• Task goal
Look through the entries for the string "Fernando" and copy every line where it shows up.

• Exercise material
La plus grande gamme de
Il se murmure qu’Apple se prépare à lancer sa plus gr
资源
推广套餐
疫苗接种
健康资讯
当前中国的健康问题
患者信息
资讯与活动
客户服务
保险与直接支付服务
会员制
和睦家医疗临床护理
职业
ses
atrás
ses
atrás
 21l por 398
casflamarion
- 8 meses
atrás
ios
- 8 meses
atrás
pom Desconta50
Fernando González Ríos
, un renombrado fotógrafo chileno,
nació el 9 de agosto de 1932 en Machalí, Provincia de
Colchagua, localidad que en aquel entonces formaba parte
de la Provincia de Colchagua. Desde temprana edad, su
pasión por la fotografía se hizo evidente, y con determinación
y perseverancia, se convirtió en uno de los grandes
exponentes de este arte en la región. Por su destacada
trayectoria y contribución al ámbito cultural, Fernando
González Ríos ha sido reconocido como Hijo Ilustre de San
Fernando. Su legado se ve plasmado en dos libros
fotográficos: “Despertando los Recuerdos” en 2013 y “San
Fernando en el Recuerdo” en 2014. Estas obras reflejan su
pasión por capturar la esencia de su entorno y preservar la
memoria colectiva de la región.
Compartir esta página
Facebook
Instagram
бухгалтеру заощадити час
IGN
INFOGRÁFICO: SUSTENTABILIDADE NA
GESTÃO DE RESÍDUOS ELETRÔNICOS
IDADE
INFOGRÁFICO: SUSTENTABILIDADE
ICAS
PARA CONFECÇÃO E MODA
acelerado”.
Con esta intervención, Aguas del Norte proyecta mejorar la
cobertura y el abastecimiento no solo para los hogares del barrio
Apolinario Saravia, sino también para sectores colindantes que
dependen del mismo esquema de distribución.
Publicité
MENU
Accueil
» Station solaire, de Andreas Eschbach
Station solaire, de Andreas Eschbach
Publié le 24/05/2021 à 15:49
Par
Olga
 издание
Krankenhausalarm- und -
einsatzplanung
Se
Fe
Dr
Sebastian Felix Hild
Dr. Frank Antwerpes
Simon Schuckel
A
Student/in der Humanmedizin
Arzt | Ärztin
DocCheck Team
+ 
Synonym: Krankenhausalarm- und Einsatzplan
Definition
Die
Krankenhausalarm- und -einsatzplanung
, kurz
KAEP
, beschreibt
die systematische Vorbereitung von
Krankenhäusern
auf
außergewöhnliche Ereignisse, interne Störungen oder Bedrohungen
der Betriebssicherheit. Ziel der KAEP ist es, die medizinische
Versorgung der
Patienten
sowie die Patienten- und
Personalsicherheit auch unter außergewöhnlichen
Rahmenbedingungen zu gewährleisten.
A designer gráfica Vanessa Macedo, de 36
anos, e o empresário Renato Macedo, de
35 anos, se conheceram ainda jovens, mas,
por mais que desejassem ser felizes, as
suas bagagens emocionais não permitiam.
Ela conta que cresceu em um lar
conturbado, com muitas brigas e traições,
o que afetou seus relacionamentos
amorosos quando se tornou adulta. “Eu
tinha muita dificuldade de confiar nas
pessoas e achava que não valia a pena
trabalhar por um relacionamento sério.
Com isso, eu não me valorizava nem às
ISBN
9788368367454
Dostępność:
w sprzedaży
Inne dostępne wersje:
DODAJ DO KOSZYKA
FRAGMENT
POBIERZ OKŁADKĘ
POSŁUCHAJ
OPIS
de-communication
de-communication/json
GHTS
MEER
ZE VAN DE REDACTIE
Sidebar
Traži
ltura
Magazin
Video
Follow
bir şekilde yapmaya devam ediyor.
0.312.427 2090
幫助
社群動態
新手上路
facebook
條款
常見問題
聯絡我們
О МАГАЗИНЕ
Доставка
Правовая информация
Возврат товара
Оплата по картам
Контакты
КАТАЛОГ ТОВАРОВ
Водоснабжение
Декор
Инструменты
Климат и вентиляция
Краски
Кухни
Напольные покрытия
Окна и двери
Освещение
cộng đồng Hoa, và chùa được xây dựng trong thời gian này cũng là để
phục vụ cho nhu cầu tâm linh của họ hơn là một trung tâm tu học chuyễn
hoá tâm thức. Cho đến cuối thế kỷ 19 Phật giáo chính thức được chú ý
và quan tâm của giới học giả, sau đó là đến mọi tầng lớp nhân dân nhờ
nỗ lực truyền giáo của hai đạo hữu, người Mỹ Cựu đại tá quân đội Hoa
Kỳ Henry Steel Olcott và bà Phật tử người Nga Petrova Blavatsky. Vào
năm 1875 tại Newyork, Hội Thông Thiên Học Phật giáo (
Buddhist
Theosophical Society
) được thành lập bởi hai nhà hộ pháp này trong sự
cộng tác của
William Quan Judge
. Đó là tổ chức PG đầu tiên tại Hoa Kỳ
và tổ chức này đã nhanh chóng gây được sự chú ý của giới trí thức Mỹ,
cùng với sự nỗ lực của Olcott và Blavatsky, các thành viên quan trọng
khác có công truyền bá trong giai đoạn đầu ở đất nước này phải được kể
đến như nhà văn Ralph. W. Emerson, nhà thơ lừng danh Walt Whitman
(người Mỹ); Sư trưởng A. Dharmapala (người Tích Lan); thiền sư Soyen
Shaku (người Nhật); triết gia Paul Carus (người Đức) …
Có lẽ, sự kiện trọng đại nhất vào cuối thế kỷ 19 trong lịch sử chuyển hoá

• Exercise result
Fernando González Ríos
trayectoria y contribución al ámbito cultural, Fernando
Fernando. Su legado se ve plasmado en dos libros
Fernando en el Recuerdo” en 2014. Estas obras reflejan su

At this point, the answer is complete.